Segundo psiquiatra do Instituto de Psiquiatria da USP, quadro é semelhante à dependência química
Crédito: Shutterstock
Para o cérebro de alguém que joga, os mecanismos presentes no jogo do tigrinho e semelhantes são os mesmos que os de qualquer jogo de azar. São fatores de sedução que levam à dependência, segundo o médico psiquiatra Rodrigo Machado, pesquisador do Ambulatório Integrado dos Transtornos do Impulso do Instituto de Psiquiatria do Hospital das Clínicas da Universidade de São Paulo (USP). Correio da Bahia
A dependência de jogos de azar se assemelha à dependência de substâncias químicas. “O jogo de azar é um comportamento que tem alta capacidade de sequestrar a atenção e a ativação de uma área que processa o prazer no cérebro. Essa área tem, como objetivo principal, reconhecer no ambiente tudo aquilo que pode ser gratificante e prazeroso”. Nessa região, a pessoa pode ter um pico rápido e intenso de dopamina, um neurotransmissor. “As pessoas falam que a dopamina é o prazer, mas ela é principalmente o desejo. É a motivação para ir atrás do que faz a gente sentir prazer”, acrescenta.

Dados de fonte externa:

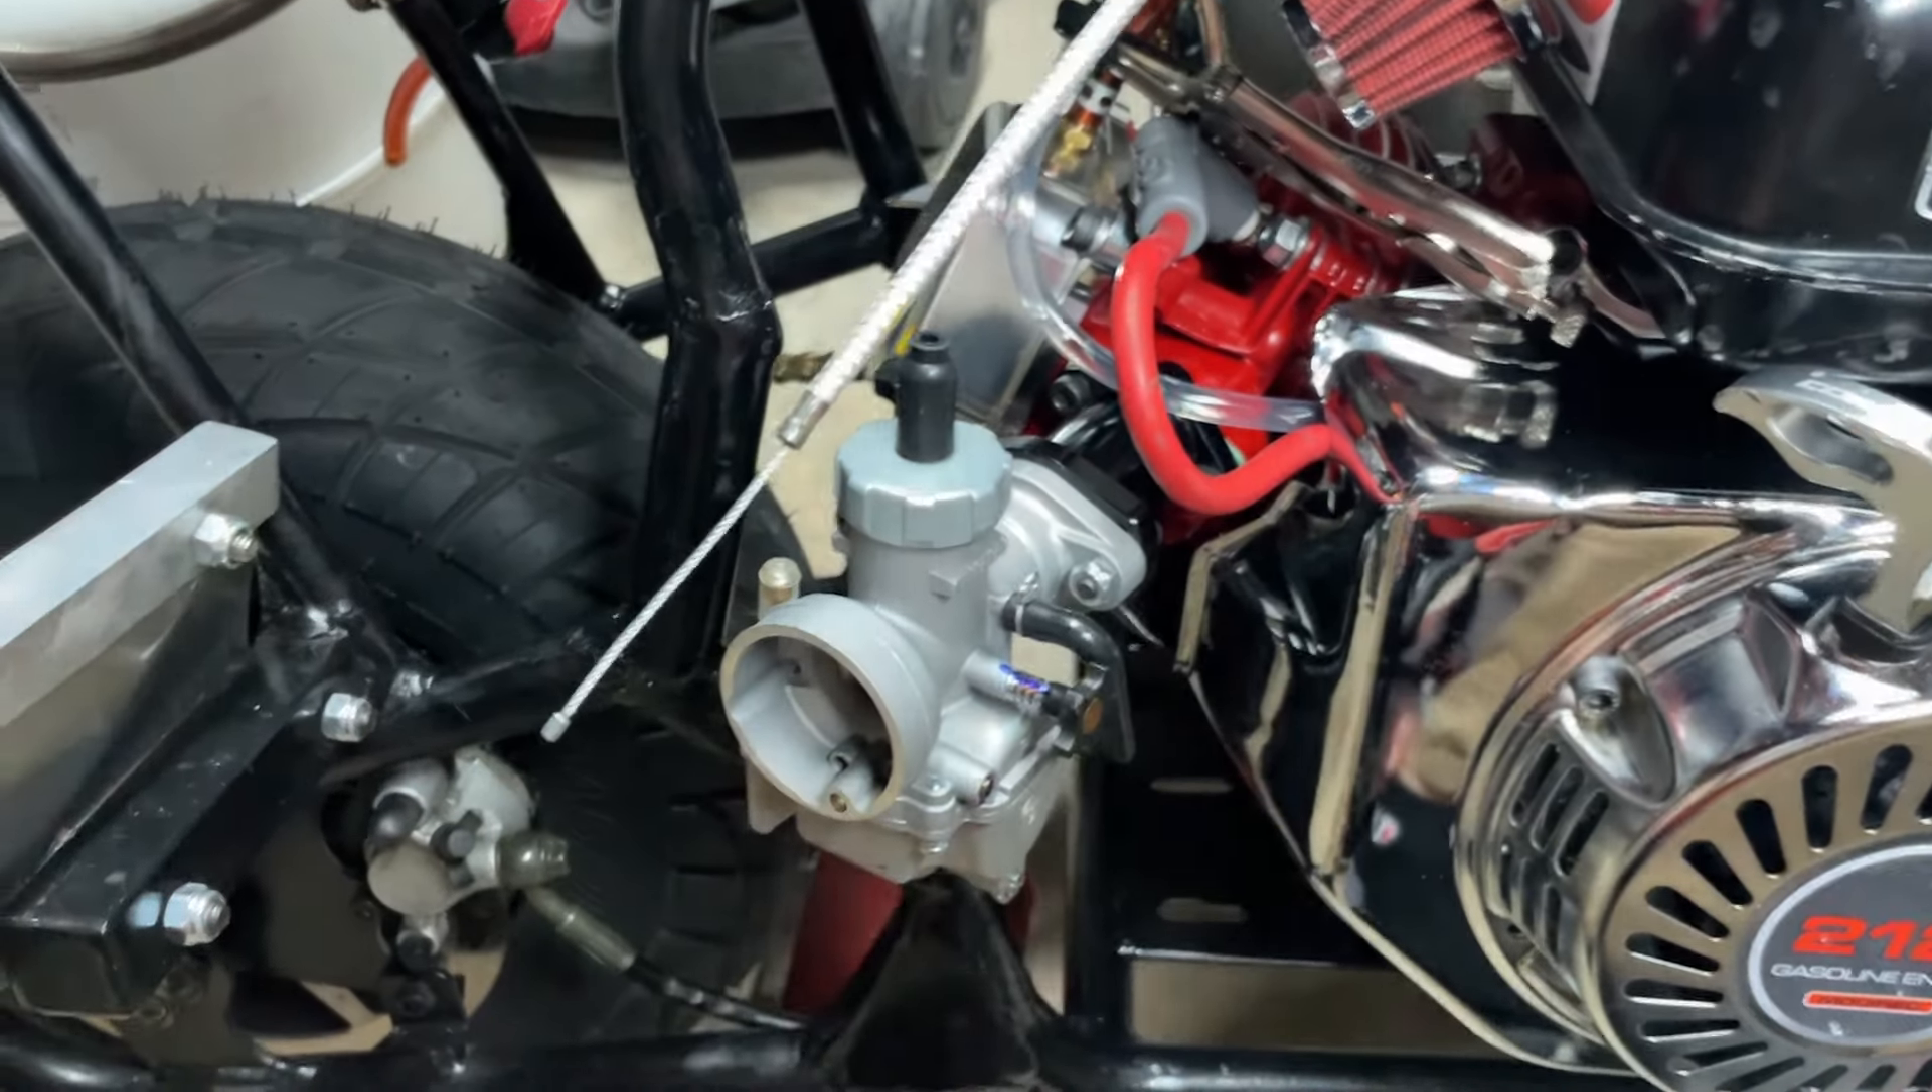We got our carburetor all nice and installed all nice and tight ready to go.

Esses jogos de cassinos online também têm se apresentado com características que realmente vêm do mundo dos games – inclusive, os infantis. Com um perfil mais ‘gamificável’, que está até no fato de serem coloridos e com interface amigável -, acabam atingindo um público mais jovem.
Atualmente, não há dados de prevalência no Brasil sobre o jogo do tigrinho e similares, porque seria necessário fazer estudos epidemiológicos mais recentes. No entanto, um perfil mais jovem já é perceptível nos consultórios. Se antes o mais comum era atender pessoas com mais de 40 anos, agora a idade é cada vez menor.
“Na dependência, muitas modificações ocorrem no cérebro da pessoa. Ninguém tira as memórias das experiências prazerosas que a pessoa teve. Por isso, existe falta de controle quando a dependência se instala e a pessoa precisa se afastar e criar mecanismos para o tratamento”, afirma Machado.
Entre as medidas, estão desde o bloqueio de sites de apostas e a busca de grupos de apoio até o acompanhamento multiprofissionais, com psicólogo e psiquiatra. Por vezes, pessoas com dependência em jogo desenvolvem outras condições psiquiátricas, como depressão e transtornos de ansiedade. Nesses casos, é possível associar o tratamento com medicamentos para os demais transtornos. “Existem medicamentos que podem ajudar a diminuir o desejo, mas o tratamento é prioritariamente comportamental”, completa o médico.
Em Salvador, um desses grupos são os Jogadores Anônimos, que se reúnem às terças-feiras, às 19h, no Centro Comunitário da Pituba. A irmandade funciona nos mesmos moldes de outras como Alcoólicos Anônimos e Narcóticos Anônimos.
Um dos jogadores anônimos é Everton, que está em abstinência há 15 anos. Ele conta que, depois da pandemia, foi possível perceber o aumento do fluxo de pessoas buscando acolhimento por conta da compulsão por jogos de azar – especialmente, eletrônicos. “Eu tenho uma certa idade e, quando eu jogava, tinha que ir a um lugar físico jogar. Hoje, a casa de apostas está aberta 24 horas por dia, na mão da pessoa. Tudo isso facilita”, alerta.
De acordo com eles, muitos são jovens. É comum que digam que a vida está ingovernável, que não conseguem parar de jogar. Na irmandade, eles usam a chamada terapia do espelho, que parte da premissa de que todos são iguais.
“Essa doença é progressiva. Cada dia com ela ativa faz você perder mais e mais. Por isso, a gente fala que sozinho é difícil. Mas a gente aconselha que, primeiro, tem que ser pelo desejo da pessoa. Se a pessoa seguir e levar a sério, pode conseguir se recuperar”.